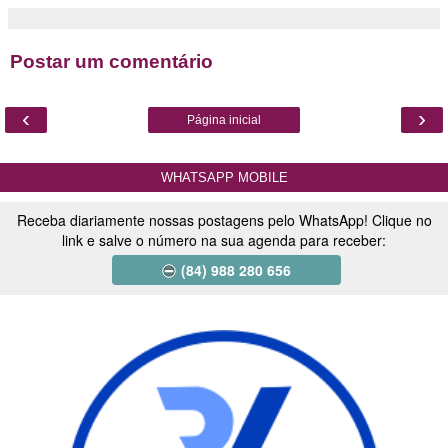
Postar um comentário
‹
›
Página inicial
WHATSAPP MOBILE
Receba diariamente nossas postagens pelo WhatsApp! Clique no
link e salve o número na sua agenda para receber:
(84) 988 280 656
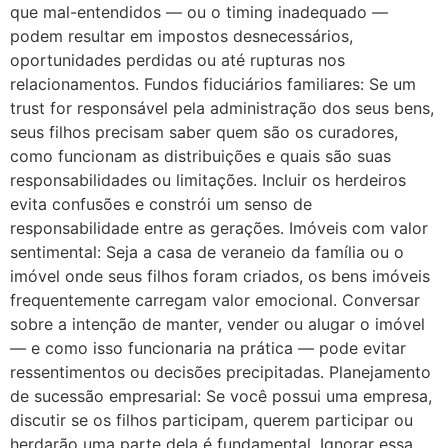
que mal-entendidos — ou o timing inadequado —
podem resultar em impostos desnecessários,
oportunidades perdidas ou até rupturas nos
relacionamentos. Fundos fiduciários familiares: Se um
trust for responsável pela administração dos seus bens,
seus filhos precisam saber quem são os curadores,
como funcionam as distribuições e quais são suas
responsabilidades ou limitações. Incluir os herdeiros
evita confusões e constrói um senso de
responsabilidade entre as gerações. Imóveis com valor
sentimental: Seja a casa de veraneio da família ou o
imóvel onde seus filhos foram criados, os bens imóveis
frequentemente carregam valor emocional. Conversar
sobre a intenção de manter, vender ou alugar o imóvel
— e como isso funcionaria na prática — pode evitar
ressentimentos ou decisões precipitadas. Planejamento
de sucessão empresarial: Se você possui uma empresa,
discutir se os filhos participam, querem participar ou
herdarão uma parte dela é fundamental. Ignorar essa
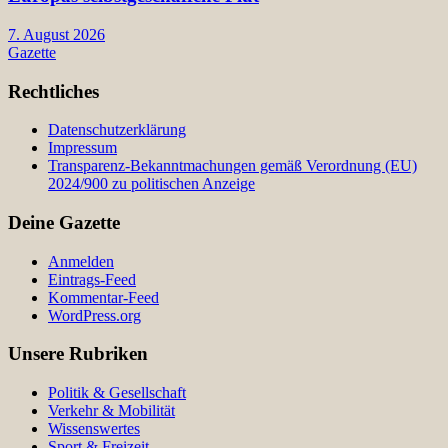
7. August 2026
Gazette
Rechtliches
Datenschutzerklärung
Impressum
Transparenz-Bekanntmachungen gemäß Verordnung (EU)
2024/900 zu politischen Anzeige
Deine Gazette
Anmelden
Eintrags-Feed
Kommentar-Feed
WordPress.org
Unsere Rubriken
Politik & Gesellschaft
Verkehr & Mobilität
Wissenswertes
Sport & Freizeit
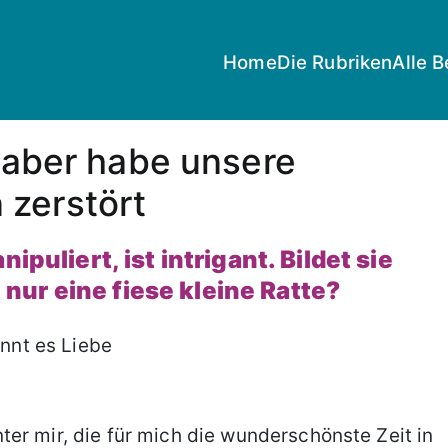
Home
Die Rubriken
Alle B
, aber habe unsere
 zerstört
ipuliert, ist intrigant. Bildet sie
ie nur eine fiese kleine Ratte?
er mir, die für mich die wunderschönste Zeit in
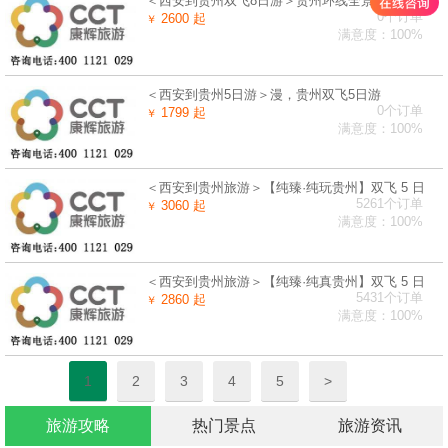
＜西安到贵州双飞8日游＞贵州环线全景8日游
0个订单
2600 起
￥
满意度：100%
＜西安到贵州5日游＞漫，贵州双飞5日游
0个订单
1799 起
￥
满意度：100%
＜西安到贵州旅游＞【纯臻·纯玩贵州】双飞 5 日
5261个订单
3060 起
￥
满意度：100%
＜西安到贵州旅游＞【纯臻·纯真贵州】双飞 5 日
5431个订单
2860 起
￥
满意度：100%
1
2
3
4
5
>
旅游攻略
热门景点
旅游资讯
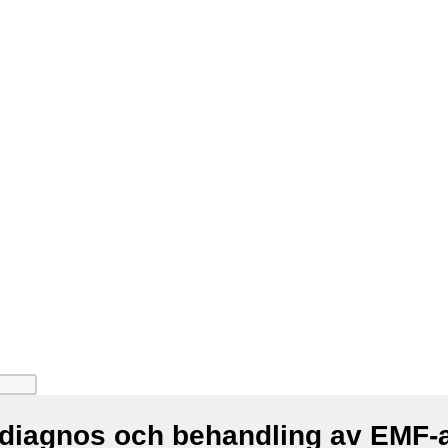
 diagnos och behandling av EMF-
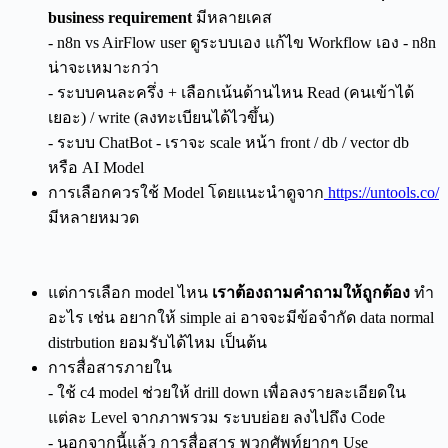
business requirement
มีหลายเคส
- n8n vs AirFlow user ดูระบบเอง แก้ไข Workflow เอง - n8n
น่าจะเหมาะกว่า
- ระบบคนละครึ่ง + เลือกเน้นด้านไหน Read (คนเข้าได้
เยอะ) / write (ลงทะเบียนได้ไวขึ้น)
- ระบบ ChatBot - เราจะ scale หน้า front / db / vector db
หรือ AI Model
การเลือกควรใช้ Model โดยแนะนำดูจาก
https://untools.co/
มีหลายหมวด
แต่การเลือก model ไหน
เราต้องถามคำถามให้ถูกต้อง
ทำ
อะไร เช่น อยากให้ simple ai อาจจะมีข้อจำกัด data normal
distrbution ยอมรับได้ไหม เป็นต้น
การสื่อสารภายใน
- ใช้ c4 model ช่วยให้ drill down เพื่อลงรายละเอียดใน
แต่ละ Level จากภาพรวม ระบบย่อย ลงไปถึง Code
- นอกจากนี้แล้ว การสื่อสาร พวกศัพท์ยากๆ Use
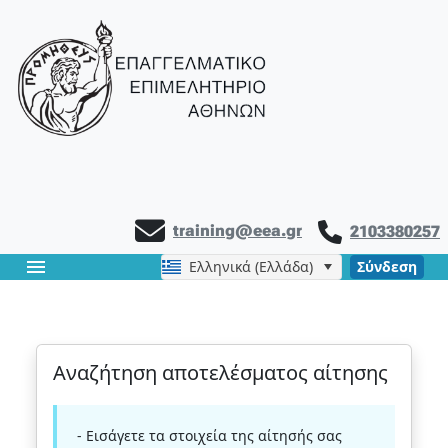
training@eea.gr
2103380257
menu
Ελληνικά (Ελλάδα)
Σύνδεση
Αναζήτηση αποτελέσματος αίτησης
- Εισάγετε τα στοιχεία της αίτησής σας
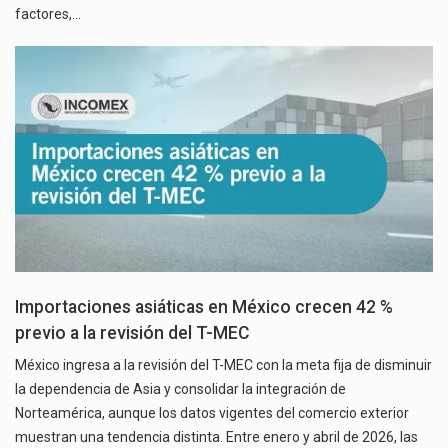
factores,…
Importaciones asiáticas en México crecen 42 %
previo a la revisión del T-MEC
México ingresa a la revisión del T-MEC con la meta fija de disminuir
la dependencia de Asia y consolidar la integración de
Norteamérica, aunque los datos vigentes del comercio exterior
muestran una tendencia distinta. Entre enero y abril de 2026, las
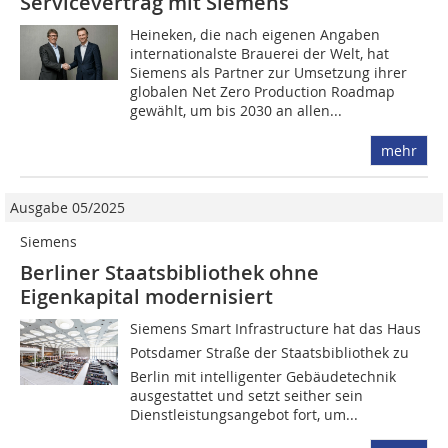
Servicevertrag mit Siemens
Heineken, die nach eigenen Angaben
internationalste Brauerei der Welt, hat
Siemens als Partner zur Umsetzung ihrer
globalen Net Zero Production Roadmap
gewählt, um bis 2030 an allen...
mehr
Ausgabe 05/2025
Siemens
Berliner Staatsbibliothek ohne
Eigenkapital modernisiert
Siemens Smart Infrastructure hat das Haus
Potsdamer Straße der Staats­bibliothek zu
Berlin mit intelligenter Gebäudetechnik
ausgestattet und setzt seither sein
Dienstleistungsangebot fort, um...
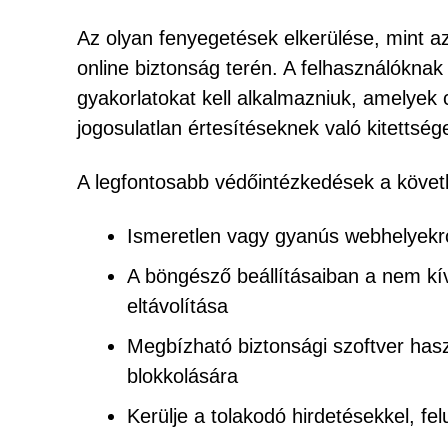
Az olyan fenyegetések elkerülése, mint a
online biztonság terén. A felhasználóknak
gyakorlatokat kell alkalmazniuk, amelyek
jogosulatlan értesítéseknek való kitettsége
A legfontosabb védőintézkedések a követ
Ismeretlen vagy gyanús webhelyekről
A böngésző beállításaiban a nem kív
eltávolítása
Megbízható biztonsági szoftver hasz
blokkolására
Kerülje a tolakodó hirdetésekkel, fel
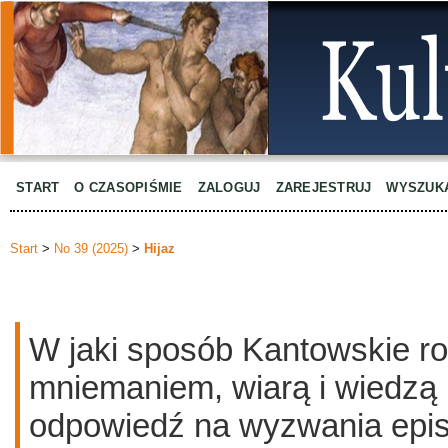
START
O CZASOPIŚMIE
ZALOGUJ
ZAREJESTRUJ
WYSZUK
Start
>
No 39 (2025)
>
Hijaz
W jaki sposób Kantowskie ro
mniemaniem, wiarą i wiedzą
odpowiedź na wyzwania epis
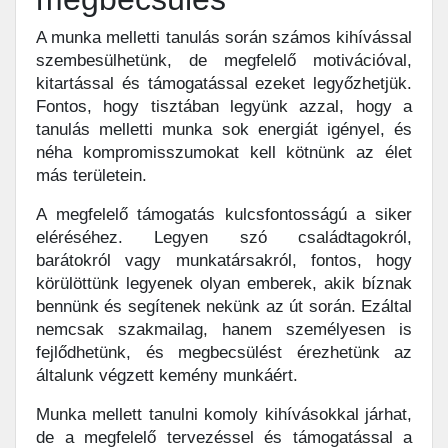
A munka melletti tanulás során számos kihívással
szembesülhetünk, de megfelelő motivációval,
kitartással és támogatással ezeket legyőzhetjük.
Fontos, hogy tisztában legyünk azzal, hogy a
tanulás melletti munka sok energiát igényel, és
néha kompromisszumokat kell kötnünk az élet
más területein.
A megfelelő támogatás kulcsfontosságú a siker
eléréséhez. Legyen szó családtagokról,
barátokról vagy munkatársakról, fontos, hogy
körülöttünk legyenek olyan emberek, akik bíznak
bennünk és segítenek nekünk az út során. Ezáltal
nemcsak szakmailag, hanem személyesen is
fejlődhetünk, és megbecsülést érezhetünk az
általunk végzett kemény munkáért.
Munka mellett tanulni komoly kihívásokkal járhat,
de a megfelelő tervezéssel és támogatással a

> _PROBLEM TO SOLVE_
Where does the word "támogatással" appear in the material above? Copy every line that holds it.

> _WRITTEN RESPONSE_
kitartással és támogatással ezeket legyőzhetjük.
de a megfelelő tervezéssel és támogatással a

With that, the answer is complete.